TASK STATEMENT: Please render the lines of the items below, from the line containing "determined by: Dietrich, W." through the line containing "genus: Themeda", as a JSON list of strings with one string per line, skipping blank lines and including no other lines.

DATA EXTRACT:
-- Begin --
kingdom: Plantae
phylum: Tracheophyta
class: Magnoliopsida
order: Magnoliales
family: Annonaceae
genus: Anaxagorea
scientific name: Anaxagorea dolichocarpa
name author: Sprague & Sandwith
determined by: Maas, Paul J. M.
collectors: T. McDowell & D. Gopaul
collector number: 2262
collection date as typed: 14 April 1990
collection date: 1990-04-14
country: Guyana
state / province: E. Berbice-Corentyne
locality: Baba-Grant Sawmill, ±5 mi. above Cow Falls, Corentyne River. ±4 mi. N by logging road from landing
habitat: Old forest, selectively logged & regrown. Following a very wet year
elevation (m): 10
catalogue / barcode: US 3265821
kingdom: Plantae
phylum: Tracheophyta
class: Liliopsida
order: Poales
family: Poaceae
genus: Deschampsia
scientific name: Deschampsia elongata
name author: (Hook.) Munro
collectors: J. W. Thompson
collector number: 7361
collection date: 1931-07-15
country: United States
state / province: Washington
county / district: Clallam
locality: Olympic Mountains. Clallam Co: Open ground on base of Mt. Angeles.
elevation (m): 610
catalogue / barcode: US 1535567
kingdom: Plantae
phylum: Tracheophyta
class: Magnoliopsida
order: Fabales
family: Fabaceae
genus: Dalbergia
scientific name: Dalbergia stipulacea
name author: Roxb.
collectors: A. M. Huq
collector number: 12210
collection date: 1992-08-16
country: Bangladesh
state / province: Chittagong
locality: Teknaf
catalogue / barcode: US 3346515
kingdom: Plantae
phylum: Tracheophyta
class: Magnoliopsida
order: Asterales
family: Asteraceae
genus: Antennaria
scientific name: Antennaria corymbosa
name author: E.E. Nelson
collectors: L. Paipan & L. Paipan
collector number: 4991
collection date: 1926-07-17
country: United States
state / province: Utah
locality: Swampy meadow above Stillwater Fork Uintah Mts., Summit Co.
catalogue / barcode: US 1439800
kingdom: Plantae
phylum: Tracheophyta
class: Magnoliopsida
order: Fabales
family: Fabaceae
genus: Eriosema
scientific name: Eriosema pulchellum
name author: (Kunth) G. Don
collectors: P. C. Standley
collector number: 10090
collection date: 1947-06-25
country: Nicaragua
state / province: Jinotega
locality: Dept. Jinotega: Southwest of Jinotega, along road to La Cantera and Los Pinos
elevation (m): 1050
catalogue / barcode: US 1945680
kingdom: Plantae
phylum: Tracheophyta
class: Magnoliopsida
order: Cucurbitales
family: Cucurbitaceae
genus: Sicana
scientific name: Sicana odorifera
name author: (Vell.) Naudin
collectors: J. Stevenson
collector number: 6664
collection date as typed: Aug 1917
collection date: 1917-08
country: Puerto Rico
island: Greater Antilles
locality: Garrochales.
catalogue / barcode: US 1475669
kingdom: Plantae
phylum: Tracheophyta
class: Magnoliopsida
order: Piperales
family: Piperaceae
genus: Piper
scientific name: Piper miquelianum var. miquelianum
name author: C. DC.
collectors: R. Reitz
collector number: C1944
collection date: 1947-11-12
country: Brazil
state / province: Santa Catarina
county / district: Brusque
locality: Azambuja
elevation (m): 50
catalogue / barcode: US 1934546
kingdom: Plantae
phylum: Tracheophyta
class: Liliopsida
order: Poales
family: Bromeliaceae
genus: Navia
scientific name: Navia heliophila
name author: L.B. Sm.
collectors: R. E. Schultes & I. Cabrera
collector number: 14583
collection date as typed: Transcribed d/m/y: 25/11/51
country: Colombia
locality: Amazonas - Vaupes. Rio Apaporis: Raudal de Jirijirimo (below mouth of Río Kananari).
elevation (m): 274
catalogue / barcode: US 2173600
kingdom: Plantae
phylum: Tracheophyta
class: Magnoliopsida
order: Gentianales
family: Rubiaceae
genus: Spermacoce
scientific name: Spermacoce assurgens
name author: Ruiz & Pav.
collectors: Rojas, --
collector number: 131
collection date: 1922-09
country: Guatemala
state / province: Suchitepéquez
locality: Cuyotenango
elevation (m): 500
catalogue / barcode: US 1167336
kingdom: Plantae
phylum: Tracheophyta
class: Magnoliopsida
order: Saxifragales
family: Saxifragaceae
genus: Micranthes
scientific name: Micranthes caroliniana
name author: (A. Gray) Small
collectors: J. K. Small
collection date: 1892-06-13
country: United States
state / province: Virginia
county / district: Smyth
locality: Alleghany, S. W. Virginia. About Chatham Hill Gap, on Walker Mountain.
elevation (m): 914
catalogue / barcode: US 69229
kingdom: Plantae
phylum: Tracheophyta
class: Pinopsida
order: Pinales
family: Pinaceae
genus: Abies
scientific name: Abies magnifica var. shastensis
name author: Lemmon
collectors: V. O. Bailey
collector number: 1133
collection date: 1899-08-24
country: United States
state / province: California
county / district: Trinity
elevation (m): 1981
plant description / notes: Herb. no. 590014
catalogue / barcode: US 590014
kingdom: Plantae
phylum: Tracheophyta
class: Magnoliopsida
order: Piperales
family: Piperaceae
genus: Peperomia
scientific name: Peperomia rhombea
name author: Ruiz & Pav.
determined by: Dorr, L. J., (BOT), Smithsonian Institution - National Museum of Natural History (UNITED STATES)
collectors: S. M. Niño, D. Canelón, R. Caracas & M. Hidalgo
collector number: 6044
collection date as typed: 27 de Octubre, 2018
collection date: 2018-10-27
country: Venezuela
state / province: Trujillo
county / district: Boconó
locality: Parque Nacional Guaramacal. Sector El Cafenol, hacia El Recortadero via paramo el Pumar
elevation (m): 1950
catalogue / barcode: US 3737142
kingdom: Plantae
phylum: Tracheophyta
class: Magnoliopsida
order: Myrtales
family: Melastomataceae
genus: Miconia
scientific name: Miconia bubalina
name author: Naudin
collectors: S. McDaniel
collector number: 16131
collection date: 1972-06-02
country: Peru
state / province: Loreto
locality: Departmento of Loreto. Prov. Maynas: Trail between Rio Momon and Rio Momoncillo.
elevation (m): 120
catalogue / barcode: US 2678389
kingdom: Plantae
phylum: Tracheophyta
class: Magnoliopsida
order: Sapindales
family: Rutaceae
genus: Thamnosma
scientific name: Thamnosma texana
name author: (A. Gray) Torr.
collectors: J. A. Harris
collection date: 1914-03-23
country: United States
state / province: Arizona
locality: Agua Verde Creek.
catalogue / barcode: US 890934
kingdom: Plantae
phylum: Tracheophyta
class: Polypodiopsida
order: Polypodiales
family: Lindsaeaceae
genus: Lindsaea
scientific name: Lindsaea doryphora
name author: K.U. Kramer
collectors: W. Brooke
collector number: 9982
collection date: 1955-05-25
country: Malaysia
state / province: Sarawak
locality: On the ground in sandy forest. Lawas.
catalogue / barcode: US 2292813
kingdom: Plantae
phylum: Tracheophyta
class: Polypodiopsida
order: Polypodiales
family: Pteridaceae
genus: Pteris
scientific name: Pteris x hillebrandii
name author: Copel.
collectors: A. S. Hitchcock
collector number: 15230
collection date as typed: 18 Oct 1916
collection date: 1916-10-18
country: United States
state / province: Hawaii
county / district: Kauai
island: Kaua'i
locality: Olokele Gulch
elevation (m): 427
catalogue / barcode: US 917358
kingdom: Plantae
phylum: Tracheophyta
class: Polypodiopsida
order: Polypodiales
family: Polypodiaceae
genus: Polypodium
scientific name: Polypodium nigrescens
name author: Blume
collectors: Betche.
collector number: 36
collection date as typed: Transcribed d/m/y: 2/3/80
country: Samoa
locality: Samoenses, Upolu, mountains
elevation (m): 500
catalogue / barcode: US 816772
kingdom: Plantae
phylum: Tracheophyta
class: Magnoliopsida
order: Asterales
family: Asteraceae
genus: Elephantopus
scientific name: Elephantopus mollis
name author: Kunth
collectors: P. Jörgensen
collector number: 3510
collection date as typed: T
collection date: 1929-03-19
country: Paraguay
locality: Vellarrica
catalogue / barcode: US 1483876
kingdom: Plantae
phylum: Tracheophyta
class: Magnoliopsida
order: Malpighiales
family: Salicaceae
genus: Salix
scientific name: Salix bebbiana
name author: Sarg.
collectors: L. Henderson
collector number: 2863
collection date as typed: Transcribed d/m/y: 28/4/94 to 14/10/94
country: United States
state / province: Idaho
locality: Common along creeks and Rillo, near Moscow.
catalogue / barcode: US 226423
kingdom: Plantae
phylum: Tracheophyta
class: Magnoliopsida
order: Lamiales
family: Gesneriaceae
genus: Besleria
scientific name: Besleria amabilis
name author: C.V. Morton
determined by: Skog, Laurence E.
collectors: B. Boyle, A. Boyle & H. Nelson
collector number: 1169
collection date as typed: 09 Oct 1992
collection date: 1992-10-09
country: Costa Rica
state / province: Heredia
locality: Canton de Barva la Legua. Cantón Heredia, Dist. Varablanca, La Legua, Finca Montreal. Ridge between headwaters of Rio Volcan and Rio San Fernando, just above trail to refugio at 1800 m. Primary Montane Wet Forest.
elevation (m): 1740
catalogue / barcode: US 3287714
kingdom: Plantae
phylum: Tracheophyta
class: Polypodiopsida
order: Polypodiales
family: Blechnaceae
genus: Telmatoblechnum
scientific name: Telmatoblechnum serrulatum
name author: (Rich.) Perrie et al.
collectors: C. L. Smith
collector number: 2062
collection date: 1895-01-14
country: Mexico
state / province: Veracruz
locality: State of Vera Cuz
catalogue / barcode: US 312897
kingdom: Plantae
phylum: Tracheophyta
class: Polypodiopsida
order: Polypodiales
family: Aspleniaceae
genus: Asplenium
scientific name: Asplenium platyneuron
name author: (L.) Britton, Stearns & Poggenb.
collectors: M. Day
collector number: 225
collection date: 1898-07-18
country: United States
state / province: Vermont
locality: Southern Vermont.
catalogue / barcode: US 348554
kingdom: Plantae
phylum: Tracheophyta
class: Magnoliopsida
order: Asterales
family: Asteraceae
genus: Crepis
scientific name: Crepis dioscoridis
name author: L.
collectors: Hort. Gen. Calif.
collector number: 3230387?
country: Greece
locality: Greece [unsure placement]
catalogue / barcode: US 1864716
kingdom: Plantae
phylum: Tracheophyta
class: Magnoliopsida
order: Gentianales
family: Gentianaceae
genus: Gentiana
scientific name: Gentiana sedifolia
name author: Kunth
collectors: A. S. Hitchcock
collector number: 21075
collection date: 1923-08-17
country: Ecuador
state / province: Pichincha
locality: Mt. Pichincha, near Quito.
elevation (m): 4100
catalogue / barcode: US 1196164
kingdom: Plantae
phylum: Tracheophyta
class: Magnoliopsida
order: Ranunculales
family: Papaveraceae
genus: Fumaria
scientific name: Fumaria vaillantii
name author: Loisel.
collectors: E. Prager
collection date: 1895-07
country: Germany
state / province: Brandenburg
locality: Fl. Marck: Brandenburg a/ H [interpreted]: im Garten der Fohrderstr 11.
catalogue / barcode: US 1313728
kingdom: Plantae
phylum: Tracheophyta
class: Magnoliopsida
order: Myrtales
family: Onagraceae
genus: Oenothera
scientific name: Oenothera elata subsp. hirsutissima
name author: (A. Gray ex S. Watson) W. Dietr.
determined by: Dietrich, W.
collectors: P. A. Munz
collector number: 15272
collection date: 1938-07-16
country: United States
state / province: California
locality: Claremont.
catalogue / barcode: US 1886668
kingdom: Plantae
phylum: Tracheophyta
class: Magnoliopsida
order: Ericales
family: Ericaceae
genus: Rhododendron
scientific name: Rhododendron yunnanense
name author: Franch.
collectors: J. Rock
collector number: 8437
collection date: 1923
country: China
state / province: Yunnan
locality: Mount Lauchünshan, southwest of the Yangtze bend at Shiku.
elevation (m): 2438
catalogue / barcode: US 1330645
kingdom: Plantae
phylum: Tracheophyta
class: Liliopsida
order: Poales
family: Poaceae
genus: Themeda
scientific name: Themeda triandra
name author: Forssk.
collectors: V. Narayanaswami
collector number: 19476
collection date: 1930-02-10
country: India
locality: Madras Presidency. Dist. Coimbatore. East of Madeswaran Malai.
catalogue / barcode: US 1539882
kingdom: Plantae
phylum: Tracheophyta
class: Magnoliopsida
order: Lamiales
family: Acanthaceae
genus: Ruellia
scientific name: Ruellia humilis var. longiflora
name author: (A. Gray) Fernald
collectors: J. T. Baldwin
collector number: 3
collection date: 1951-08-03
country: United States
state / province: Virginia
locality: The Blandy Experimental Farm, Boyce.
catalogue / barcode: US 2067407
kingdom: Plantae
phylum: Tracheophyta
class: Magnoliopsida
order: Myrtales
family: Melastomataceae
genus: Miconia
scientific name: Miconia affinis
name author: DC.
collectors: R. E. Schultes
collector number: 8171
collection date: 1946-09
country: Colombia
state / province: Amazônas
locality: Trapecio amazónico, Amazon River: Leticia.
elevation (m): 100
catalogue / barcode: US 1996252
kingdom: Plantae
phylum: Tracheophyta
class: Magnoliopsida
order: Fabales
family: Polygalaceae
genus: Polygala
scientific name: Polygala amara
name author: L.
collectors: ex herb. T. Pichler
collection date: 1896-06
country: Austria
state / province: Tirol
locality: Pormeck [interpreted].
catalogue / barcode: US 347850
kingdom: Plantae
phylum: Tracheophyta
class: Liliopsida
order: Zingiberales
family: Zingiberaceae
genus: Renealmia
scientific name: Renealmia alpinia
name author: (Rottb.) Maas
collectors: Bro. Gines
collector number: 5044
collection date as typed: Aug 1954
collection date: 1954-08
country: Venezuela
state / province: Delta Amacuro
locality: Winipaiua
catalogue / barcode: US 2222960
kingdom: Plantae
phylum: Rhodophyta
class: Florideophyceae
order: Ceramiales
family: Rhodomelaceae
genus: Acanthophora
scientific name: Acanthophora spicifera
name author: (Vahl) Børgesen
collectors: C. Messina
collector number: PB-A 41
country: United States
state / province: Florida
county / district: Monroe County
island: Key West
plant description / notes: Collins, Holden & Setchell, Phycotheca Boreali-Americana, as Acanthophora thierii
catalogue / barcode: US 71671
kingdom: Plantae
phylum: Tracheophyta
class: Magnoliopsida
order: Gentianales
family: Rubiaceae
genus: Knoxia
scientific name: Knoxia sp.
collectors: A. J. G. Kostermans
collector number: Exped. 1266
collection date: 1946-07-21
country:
-- End --
FINISHED TASK:
[
  "determined by: Dietrich, W.",
  "collectors: P. A. Munz",
  "collector number: 15272",
  "collection date: 1938-07-16",
  "country: United States",
  "state / province: California",
  "locality: Claremont.",
  "catalogue / barcode: US 1886668",
  "kingdom: Plantae",
  "phylum: Tracheophyta",
  "class: Magnoliopsida",
  "order: Ericales",
  "family: Ericaceae",
  "genus: Rhododendron",
  "scientific name: Rhododendron yunnanense",
  "name author: Franch.",
  "collectors: J. Rock",
  "collector number: 8437",
  "collection date: 1923",
  "country: China",
  "state / province: Yunnan",
  "locality: Mount Lauchünshan, southwest of the Yangtze bend at Shiku.",
  "elevation (m): 2438",
  "catalogue / barcode: US 1330645",
  "kingdom: Plantae",
  "phylum: Tracheophyta",
  "class: Liliopsida",
  "order: Poales",
  "family: Poaceae",
  "genus: Themeda"
]